Just to show an "existence proof" of an alternate universe, there are two totally free hospitals in India. They have no billing desk because they do not bill.

So how is it funded?

The people who work there and who support them financially believe that they are literally working for God. It is as if a Christian was volunteering to work at hospitals established by Jesus.

https://en.wikipedia.org/wiki/Sri_Sathya_Sai_Super_Specialit...

> The Sri Sathya Sai Institutes of Higher Medical Sciences also popularly known as Super Specialty Hospitals are tertiary health care hospitals established by Sri Sathya Sai Baba to provide patient care facilities to all irrespective of caste, class, creed, gender, religion or nationality totally free of charge.


Conditions of Public hospitals hugely depends on the state. States like Kerala has good public hospitals while other states have very pathetic health system.

https://en.m.wikipedia.org/wiki/Kerala_model


Huh. 8 or 9 years ago I visited somebody in a hospital in rural India (maybe 100km from Hubli), and this was definitely not the case.

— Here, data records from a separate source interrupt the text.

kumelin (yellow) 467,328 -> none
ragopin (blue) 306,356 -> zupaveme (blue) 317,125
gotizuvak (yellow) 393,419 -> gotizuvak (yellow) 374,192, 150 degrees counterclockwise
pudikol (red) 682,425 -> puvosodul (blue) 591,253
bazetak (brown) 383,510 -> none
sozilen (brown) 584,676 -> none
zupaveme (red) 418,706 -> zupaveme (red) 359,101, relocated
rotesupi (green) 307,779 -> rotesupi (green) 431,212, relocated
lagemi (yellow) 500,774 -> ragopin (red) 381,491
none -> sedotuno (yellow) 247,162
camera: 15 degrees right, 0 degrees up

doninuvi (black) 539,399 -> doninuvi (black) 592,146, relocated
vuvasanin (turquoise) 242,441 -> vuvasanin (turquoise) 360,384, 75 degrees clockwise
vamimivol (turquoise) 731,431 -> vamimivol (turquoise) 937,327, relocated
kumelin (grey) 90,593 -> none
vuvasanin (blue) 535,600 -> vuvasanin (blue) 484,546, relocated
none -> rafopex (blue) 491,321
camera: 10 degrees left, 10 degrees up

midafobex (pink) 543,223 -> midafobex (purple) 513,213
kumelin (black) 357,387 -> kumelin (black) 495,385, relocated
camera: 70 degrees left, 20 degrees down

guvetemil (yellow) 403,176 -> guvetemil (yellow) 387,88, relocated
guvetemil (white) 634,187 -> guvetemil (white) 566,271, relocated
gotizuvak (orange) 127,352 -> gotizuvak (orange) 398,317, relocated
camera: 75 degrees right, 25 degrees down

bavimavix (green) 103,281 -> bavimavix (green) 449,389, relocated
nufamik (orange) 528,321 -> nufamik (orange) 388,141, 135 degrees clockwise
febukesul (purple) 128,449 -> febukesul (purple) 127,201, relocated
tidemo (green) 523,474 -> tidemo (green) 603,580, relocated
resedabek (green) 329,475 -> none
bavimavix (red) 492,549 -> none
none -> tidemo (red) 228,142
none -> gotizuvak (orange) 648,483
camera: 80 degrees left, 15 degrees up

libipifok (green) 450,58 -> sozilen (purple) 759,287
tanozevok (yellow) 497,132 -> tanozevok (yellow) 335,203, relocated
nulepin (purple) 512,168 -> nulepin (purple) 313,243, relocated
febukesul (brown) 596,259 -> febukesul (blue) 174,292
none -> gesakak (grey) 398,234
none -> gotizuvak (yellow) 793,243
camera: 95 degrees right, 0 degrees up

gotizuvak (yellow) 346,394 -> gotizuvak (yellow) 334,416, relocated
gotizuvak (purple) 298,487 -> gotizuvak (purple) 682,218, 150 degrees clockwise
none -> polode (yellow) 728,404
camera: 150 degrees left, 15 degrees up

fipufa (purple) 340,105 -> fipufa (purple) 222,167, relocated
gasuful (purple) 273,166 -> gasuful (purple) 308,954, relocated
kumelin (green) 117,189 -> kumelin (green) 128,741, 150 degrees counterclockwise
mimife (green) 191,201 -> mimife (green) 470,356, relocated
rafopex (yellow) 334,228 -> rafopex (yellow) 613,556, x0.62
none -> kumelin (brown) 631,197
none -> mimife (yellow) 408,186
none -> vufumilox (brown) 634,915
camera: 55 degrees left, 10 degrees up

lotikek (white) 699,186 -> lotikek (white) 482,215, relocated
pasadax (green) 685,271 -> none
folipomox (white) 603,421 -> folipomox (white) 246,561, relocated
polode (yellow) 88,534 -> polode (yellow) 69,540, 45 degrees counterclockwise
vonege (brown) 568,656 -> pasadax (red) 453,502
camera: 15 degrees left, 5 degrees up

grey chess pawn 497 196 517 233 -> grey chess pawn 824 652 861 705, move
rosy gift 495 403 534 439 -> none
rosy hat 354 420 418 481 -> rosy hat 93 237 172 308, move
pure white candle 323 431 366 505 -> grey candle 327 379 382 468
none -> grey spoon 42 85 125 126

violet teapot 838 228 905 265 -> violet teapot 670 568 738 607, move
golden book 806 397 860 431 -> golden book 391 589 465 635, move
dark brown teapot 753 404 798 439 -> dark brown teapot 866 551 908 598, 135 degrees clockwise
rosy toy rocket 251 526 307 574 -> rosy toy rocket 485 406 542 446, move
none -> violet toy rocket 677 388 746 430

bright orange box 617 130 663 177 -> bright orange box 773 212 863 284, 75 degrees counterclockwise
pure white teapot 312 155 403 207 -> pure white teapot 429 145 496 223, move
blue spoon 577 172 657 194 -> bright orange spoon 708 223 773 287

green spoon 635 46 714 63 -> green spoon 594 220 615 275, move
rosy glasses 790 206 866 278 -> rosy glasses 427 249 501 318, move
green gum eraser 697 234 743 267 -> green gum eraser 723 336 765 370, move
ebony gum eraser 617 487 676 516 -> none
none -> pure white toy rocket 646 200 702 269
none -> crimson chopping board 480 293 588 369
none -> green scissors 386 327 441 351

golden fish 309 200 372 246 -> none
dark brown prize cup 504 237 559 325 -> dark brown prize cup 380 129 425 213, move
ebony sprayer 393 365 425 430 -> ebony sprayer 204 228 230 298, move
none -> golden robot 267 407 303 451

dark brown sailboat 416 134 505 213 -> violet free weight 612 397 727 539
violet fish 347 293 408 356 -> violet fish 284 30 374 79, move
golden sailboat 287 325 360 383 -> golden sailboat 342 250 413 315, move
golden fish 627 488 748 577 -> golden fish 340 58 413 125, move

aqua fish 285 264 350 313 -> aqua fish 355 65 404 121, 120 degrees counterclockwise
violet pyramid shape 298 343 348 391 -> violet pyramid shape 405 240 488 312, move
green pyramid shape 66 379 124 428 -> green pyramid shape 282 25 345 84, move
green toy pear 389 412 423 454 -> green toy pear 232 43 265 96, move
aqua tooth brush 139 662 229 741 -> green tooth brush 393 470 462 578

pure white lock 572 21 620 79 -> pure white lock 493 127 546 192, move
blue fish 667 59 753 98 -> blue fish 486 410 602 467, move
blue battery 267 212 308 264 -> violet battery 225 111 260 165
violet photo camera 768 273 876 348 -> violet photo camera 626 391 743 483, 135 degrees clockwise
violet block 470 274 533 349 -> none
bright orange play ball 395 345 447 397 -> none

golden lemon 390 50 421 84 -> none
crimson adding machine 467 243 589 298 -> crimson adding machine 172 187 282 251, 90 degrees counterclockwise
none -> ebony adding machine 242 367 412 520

A man was being ejected (after intake!) from the hospital with acute appendicitis because he and his family was unable to pay. There were probably 3 nurses in the hospital and 40 patients over several floors. The degraded ductwork and disgusting window mount aircon looked like legionnaires disease would kill anybody who could afford to stay.

Has a lot changed in the last decade? Is the “good” healthcare just in wealthier areas? Was this just an extreme outlier?

Obviously, this is just one (anec)datapoint.